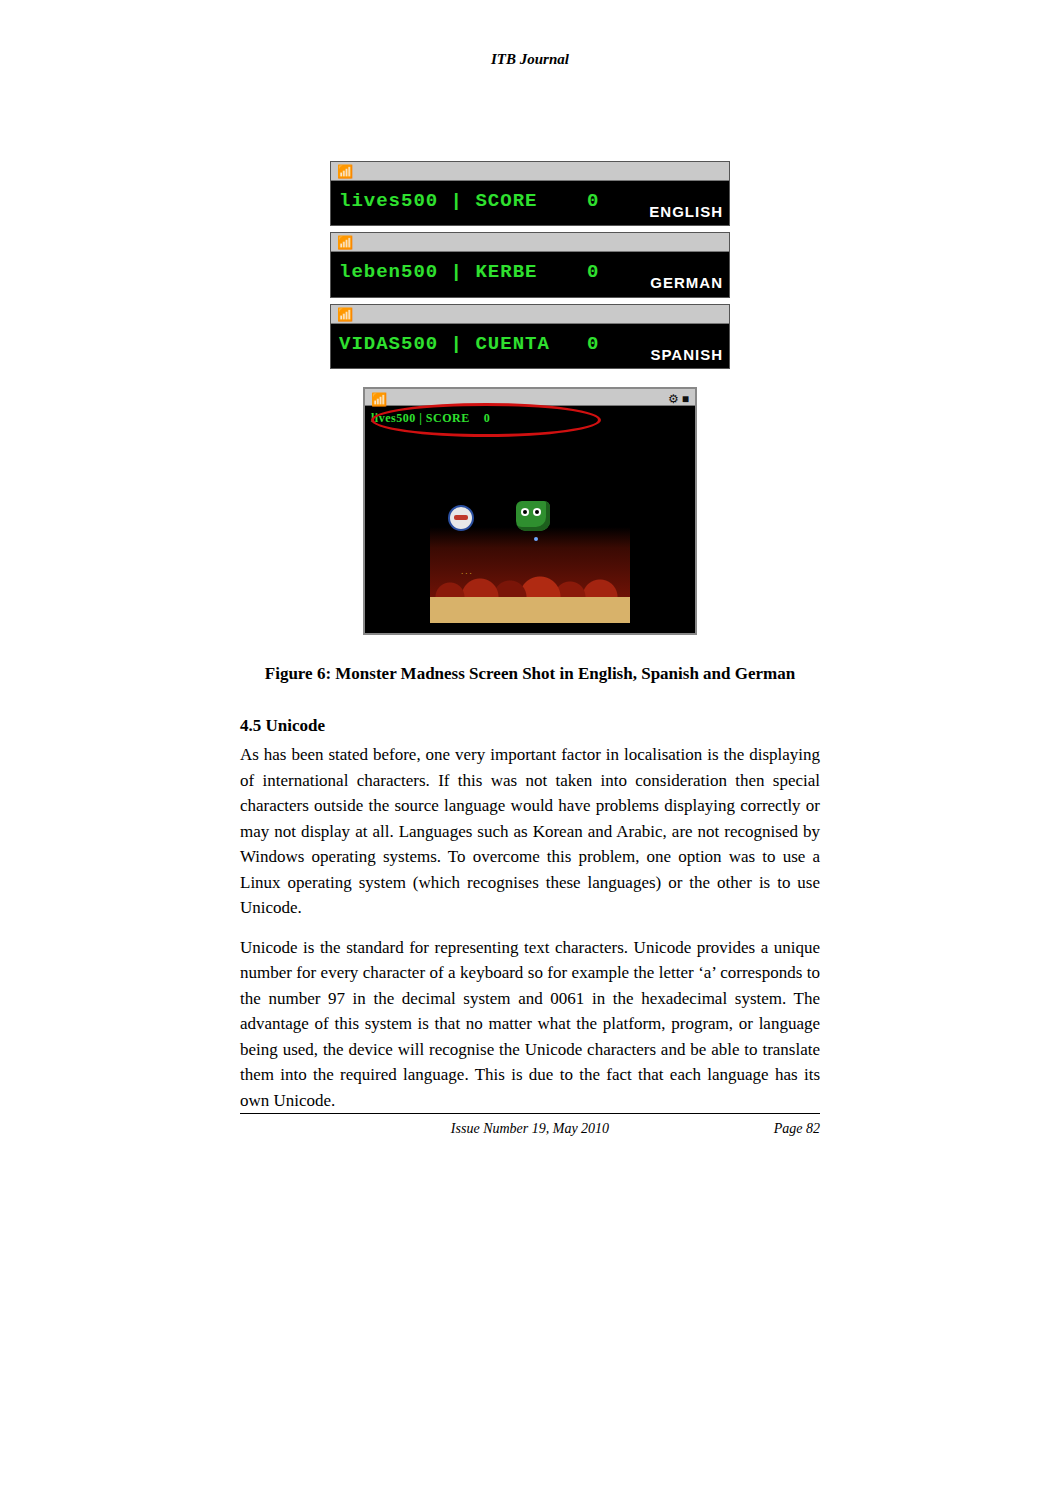ITB Journal
📶
lives500 | SCORE 0
ENGLISH
📶
leben500 | KERBE 0
GERMAN
📶
VIDAS500 | CUENTA 0
SPANISH
📶 ⚙ ■
lives500 | SCORE 0
...
Figure 6: Monster Madness Screen Shot in English, Spanish and German
4.5 Unicode
As has been stated before, one very important factor in localisation is the displaying of international characters. If this was not taken into consideration then special characters outside the source language would have problems displaying correctly or may not display at all. Languages such as Korean and Arabic, are not recognised by Windows operating systems. To overcome this problem, one option was to use a Linux operating system (which recognises these languages) or the other is to use Unicode.
Unicode is the standard for representing text characters. Unicode provides a unique number for every character of a keyboard so for example the letter ‘a’ corresponds to the number 97 in the decimal system and 0061 in the hexadecimal system. The advantage of this system is that no matter what the platform, program, or language being used, the device will recognise the Unicode characters and be able to translate them into the required language. This is due to the fact that each language has its own Unicode.
Issue Number 19, May 2010
Page 82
---------------
Problem statement = Except for pictures, copy the records above exactly.

Result for this task =
ITB Journal
📶
lives500 | SCORE 0
ENGLISH
📶
leben500 | KERBE 0
GERMAN
📶
VIDAS500 | CUENTA 0
SPANISH
📶 ⚙ ■
lives500 | SCORE 0
...
Figure 6: Monster Madness Screen Shot in English, Spanish and German
4.5 Unicode
As has been stated before, one very important factor in localisation is the displaying of international characters. If this was not taken into consideration then special characters outside the source language would have problems displaying correctly or may not display at all. Languages such as Korean and Arabic, are not recognised by Windows operating systems. To overcome this problem, one option was to use a Linux operating system (which recognises these languages) or the other is to use Unicode.
Unicode is the standard for representing text characters. Unicode provides a unique number for every character of a keyboard so for example the letter ‘a’ corresponds to the number 97 in the decimal system and 0061 in the hexadecimal system. The advantage of this system is that no matter what the platform, program, or language being used, the device will recognise the Unicode characters and be able to translate them into the required language. This is due to the fact that each language has its own Unicode.
Issue Number 19, May 2010
Page 82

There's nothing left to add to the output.